We’ve come not only to normalize drug use, but to use it as a bonding tool. Pills, booze and weed are as normal and condoned as the tonics and morphine in the roaring 20s.

We just want to sit in cafés and smoke cigarettes. We want to drink wine during the day and go to bullfights under the hot, Spanish sun.

We want to eat well and dress well, basking in the simple luxuries that Americans have seemed to forget about. We want to spend weeks traveling the coast and meet new friends at every stop.

We want a life that's not about the money, but the experiences. Dollar bills won’t define us, but the memories we make with them will. We don’t need expensive apartments and big cars. We don’t want the beach houses and yachts.

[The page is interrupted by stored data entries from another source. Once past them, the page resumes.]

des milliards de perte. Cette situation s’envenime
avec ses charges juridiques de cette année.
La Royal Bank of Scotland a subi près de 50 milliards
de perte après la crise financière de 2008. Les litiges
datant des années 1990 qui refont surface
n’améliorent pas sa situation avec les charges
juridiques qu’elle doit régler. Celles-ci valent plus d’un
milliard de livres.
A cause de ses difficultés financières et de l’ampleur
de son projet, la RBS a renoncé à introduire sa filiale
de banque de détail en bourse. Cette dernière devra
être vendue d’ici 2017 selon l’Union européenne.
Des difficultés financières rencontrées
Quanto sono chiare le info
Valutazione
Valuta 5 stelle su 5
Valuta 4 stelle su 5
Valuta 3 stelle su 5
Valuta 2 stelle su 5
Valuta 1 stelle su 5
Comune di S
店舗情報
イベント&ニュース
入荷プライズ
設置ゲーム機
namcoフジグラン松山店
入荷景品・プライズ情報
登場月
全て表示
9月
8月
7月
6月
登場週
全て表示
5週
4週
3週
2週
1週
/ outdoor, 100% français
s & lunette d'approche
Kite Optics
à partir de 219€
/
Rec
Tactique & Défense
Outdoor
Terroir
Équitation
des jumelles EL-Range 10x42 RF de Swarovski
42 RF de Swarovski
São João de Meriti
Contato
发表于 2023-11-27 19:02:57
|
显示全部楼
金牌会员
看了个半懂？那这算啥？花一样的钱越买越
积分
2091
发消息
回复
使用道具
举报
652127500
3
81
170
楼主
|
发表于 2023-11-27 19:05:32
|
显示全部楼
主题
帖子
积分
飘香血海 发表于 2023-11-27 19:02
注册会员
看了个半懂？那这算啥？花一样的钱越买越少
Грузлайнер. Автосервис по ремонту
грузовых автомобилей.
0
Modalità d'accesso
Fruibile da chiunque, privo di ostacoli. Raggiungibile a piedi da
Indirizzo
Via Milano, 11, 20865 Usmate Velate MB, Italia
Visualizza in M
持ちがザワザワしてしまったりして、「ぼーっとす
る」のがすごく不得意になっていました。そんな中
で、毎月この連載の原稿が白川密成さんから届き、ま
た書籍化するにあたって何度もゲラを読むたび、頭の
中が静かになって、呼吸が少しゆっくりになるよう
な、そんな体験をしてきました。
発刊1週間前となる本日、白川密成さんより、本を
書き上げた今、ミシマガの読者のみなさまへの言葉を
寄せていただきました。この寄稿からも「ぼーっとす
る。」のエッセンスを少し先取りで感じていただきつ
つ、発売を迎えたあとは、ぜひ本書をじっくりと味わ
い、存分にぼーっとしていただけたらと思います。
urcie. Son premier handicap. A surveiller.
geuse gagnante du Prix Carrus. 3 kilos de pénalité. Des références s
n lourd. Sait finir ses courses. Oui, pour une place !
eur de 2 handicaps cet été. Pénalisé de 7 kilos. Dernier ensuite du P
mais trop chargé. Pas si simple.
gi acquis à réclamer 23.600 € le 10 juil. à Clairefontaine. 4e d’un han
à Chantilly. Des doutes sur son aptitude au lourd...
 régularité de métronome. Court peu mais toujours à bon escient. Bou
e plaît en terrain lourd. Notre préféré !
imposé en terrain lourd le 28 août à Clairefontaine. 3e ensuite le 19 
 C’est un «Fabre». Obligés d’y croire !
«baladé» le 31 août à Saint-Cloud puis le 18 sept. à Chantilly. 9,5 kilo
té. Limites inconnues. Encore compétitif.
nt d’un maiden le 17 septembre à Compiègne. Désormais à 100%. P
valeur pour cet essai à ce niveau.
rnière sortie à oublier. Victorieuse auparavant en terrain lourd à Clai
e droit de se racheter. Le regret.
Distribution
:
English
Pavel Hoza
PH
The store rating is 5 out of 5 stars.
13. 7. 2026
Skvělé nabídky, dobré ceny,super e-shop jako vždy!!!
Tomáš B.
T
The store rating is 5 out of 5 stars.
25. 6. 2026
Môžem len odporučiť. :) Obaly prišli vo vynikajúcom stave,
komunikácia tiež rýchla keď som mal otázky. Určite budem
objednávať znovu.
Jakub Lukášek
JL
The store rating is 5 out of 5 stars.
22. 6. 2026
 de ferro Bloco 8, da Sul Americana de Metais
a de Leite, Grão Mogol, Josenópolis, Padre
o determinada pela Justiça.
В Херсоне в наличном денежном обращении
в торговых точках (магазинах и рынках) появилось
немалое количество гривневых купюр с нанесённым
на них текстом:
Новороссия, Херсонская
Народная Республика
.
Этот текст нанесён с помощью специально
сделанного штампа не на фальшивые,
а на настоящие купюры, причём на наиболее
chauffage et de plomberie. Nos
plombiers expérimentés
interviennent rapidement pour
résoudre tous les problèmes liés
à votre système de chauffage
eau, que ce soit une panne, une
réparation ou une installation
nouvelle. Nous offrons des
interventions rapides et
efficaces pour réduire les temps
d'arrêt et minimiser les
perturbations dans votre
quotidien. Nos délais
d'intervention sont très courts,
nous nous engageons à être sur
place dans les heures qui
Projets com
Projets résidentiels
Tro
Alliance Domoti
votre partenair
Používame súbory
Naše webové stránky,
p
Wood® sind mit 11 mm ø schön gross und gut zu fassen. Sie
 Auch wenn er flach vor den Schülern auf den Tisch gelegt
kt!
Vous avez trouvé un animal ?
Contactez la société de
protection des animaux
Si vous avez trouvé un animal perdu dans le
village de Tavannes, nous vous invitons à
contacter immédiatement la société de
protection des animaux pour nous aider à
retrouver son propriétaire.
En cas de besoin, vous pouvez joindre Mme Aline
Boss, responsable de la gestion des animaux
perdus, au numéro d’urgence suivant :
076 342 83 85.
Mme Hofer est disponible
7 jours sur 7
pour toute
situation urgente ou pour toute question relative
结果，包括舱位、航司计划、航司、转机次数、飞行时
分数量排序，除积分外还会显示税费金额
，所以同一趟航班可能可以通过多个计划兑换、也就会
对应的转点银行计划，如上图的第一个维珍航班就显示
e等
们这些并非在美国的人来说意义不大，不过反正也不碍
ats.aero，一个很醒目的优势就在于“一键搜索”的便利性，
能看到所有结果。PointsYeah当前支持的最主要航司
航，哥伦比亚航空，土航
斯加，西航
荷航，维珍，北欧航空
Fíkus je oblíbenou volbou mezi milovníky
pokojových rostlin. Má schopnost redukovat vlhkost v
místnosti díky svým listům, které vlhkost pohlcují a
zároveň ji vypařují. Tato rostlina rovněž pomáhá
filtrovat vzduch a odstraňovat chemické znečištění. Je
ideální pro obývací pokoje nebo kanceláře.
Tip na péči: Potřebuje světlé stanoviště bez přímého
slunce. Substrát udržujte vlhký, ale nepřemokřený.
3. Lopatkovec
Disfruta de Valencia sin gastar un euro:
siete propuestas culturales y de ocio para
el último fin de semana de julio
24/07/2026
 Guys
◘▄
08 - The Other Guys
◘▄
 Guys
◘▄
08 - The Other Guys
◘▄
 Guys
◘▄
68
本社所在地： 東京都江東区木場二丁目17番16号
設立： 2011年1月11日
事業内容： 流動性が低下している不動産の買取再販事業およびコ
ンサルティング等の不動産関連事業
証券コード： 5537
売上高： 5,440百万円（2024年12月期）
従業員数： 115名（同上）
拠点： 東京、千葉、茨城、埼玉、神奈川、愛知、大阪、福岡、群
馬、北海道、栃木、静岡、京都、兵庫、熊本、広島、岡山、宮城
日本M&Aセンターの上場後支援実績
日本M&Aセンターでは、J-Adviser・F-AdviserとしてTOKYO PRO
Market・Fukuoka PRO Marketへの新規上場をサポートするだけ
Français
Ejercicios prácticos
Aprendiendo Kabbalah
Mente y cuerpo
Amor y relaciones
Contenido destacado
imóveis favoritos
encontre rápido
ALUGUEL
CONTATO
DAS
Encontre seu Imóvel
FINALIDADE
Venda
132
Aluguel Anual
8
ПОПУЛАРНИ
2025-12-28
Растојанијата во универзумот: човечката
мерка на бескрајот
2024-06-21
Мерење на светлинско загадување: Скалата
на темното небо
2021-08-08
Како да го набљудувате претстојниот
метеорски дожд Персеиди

We want the freedom to leave when we want, be whoever we want and the peace of mind of knowing that we will not die in vain. We want the simple pleasures in the life, not the superficial ones.

We’re Artists And Revolutionaries… Graffiti Artists And Coders

While our generation may not be defined by a great shift in American literature, it’s defined by a great shift in American business culture. Startups, and the corporate culture attached to them, are as progressive and revolutionary as the painters, writers and poets flocking to Greenwich Village and Paris in the 20s.

Only now we have coders, graphic designers and bloggers. We have Silicon Valley and Tumblr. We’ve refused to follow the treacherous, soul-sucking demise of the nine-to-five and have created something for ourselves… an alternative to the doomed fate of board meetings and uncomfortable shoes.

The British Library explained the phenomenon of the Lost Generation as “radical developments in the visual and performing arts mirrored in the Continental literature of the time.

It was into this vibrant, inspiring foment of idea and innovation that the self-imposed exiles of America’s 'Lost Generation' flung themselves."

While we may not have created classic literature yet, we’ve created art in another capacity. Startups are as creative and risky as the careers of artists, and have opened up another opportunity for us to grow and expand our creative freedom.

They are as fleeting and turbulent as the secluded life of the poet and as rewarding and endearing as the novelist. They’ve created something new, something artistic in a portal that was previously deemed for business.

We’ve brought the Internet to life, sharing films, art and stories on a space that’s similar to that of the cafés that the painters, poets and writers used to converge and discuss the fate of their previously doomed generation.

We've brought art to technology and community to the web. We've shared our stories and our philosophies, inciting mass movements through the use of keyboards and Facebook.

We've changed the political landscape of countries through the technological initiatives of our peers. We are, indeed, revolutionaries.